Having led the development of OpenAI’s o1 models, Kaiser recently expressed his view that the “transformer with chain of thought” architecture represents the next stage in AI evolution.
If transformers enabled AI models to digest previously unprecedented volumes of data, Kaiser suggested that the days of more data equals more intelligence are coming to an end.
Going forward, he suggested that post-training design principles will become more important as researchers start to structure the powerful language processing capabilities of transformer models in more effective ways.

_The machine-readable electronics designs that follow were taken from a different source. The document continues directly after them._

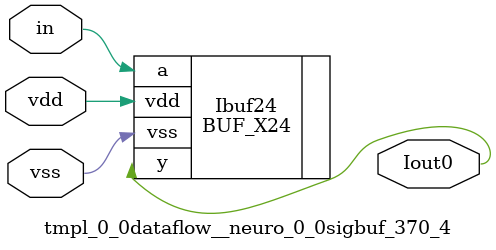
<source format=v>
module tmpl_0_0dataflow__neuro_0_0sigbuf_370_4(in, Iout0 , vdd, vss); 
   input vdd;
   input vss;
   input in;
   

// -- signals ---
   output Iout0 ;
   wire in;

// --- instances
BUF_X24 Ibuf24  (.y(Iout0 ), .a(in), .vdd(vdd), .vss(vss));
endmodule
</source>
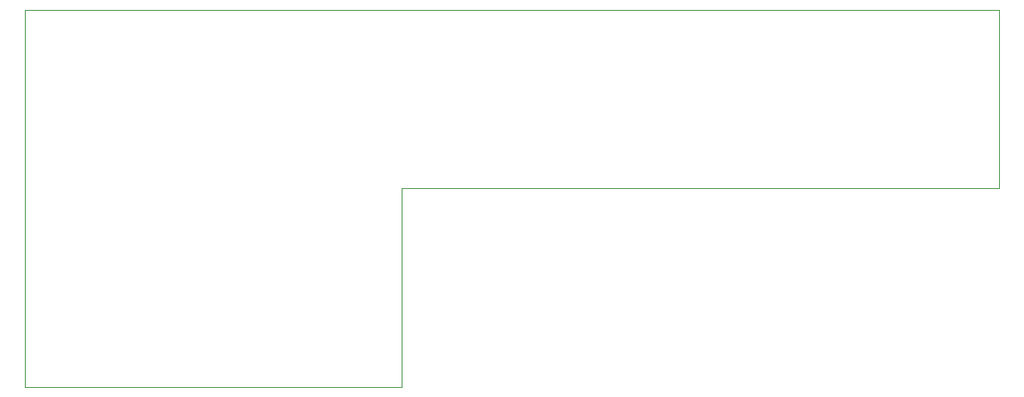
<source format=gbr>
G04 (created by PCBNEW (2013-07-07 BZR 4022)-stable) date 26/01/2014 9:48:07 PM*
%MOIN*%
G04 Gerber Fmt 3.4, Leading zero omitted, Abs format*
%FSLAX34Y34*%
G01*
G70*
G90*
G04 APERTURE LIST*
%ADD10C,0.00590551*%
%ADD11C,0.00393701*%
G04 APERTURE END LIST*
G54D10*
G54D11*
X4724Y-19901D02*
X4724Y-4724D01*
X4744Y-19901D02*
X4724Y-19901D01*
X19862Y-19901D02*
X4744Y-19901D01*
X19862Y-11889D02*
X19862Y-19901D01*
X43858Y-11889D02*
X19862Y-11889D01*
X43858Y-4724D02*
X43858Y-11889D01*
X4724Y-4724D02*
X43858Y-4724D01*
M02*

</source>
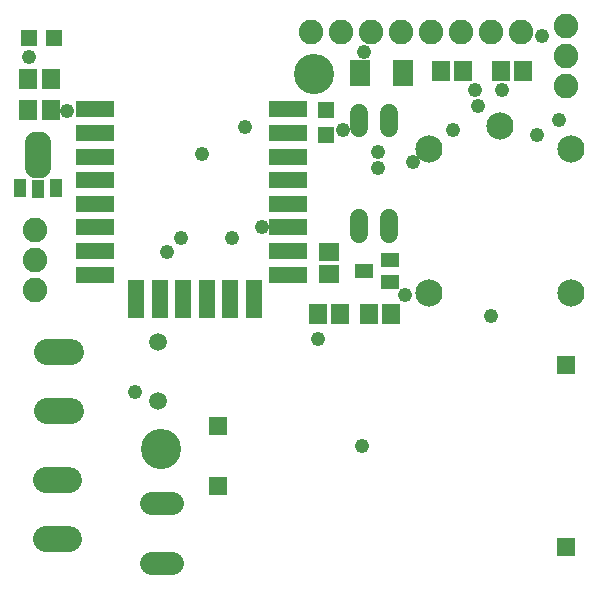
<source format=gts>
G75*
%MOIN*%
%OFA0B0*%
%FSLAX25Y25*%
%IPPOS*%
%LPD*%
%AMOC8*
5,1,8,0,0,1.08239X$1,22.5*
%
%ADD10C,0.13398*%
%ADD11R,0.12611X0.05524*%
%ADD12R,0.05524X0.12611*%
%ADD13C,0.06000*%
%ADD14C,0.05950*%
%ADD15R,0.05950X0.05950*%
%ADD16C,0.09068*%
%ADD17R,0.03950X0.06312*%
%ADD18C,0.06600*%
%ADD19R,0.03937X0.06299*%
%ADD20C,0.08600*%
%ADD21R,0.06312X0.04737*%
%ADD22R,0.06706X0.09068*%
%ADD23R,0.05918X0.06706*%
%ADD24C,0.07800*%
%ADD25R,0.05918X0.07099*%
%ADD26R,0.05524X0.05524*%
%ADD27R,0.07099X0.05918*%
%ADD28C,0.08200*%
%ADD29C,0.04800*%
D10*
X0071833Y0055000D03*
X0122833Y0180000D03*
D11*
X0114223Y0168335D03*
X0114223Y0160461D03*
X0114223Y0152587D03*
X0114223Y0144713D03*
X0114223Y0136839D03*
X0114223Y0128965D03*
X0114223Y0121091D03*
X0114223Y0113217D03*
X0049656Y0113217D03*
X0049656Y0121091D03*
X0049656Y0128965D03*
X0049656Y0136839D03*
X0049656Y0144713D03*
X0049656Y0152587D03*
X0049656Y0160461D03*
X0049656Y0168335D03*
D12*
X0063436Y0104949D03*
X0071310Y0104949D03*
X0079184Y0104949D03*
X0087058Y0104949D03*
X0094932Y0104949D03*
X0102806Y0104949D03*
D13*
X0137833Y0126800D02*
X0137833Y0132000D01*
X0147833Y0132000D02*
X0147833Y0126800D01*
X0147833Y0162000D02*
X0147833Y0167200D01*
X0137833Y0167200D02*
X0137833Y0162000D01*
D14*
X0070833Y0090843D03*
X0070833Y0071157D03*
D15*
X0090888Y0062606D03*
X0090888Y0042921D03*
X0206636Y0022449D03*
X0206636Y0083079D03*
D16*
X0208455Y0106984D03*
X0161211Y0106984D03*
X0161211Y0155016D03*
X0184833Y0162890D03*
X0208455Y0155016D03*
D17*
X0036833Y0142000D03*
X0024833Y0142000D03*
D18*
X0029733Y0148916D02*
X0031933Y0148916D01*
X0029733Y0148916D02*
X0029733Y0157486D01*
X0031933Y0157486D01*
X0031933Y0148916D01*
X0031933Y0155515D02*
X0029733Y0155515D01*
D19*
X0030833Y0141705D03*
D20*
X0033433Y0025200D02*
X0041233Y0025200D01*
X0041233Y0044900D02*
X0033433Y0044900D01*
X0033933Y0067700D02*
X0041733Y0067700D01*
X0041733Y0087400D02*
X0033933Y0087400D01*
D21*
X0139503Y0114500D03*
X0148164Y0110760D03*
X0148164Y0118240D03*
D22*
X0152420Y0180500D03*
X0138247Y0180500D03*
D23*
X0035073Y0178500D03*
X0027593Y0178500D03*
X0027593Y0168000D03*
X0035073Y0168000D03*
D24*
X0068333Y0037000D02*
X0075333Y0037000D01*
X0075333Y0017000D02*
X0068333Y0017000D01*
D25*
X0124093Y0100000D03*
X0131573Y0100000D03*
X0141093Y0100000D03*
X0148573Y0100000D03*
X0165093Y0181000D03*
X0172573Y0181000D03*
X0185093Y0181000D03*
X0192573Y0181000D03*
D26*
X0126833Y0168134D03*
X0126833Y0159866D03*
X0035967Y0192000D03*
X0027699Y0192000D03*
D27*
X0127833Y0120740D03*
X0127833Y0113260D03*
D28*
X0206833Y0176000D03*
X0206833Y0186000D03*
X0206833Y0196000D03*
X0191833Y0194000D03*
X0181833Y0194000D03*
X0171833Y0194000D03*
X0161833Y0194000D03*
X0151833Y0194000D03*
X0141833Y0194000D03*
X0131833Y0194000D03*
X0121833Y0194000D03*
X0029833Y0128000D03*
X0029833Y0118000D03*
X0029833Y0108000D03*
D29*
X0063033Y0074100D03*
X0073833Y0120900D03*
X0078333Y0125500D03*
X0095433Y0125500D03*
X0105333Y0129000D03*
X0085533Y0153300D03*
X0099933Y0162300D03*
X0132333Y0161400D03*
X0144033Y0154200D03*
X0144033Y0148800D03*
X0155733Y0150600D03*
X0169233Y0161400D03*
X0177333Y0169500D03*
X0176433Y0174900D03*
X0185433Y0174900D03*
X0197133Y0159600D03*
X0204333Y0164600D03*
X0198933Y0192900D03*
X0139533Y0187500D03*
X0153033Y0106500D03*
X0181833Y0099300D03*
X0138633Y0056100D03*
X0124033Y0091900D03*
X0040533Y0167700D03*
X0027933Y0185800D03*
M02*

</source>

Between them, the eight authors of “Attention Is All You Need” are now working on some of the most cutting-edge AI projects today.
Those who have ventured into entrepreneurialism reflect how transformers have grown from an experimental technology to a multi-trillion-dollar business with a growing range of real-world applications.
In a sense, AI labs can be thought of as riding the first wave of an ongoing LLM revolution, building market-ready solutions to feed businesses’ growing AI demand for chatbots.
Meanwhile, Uszkoreit’s Inceptive and Jones’s Sakana are exploring new possibilities for the technology, pointing to emerging AI technologies that could be the next big thing.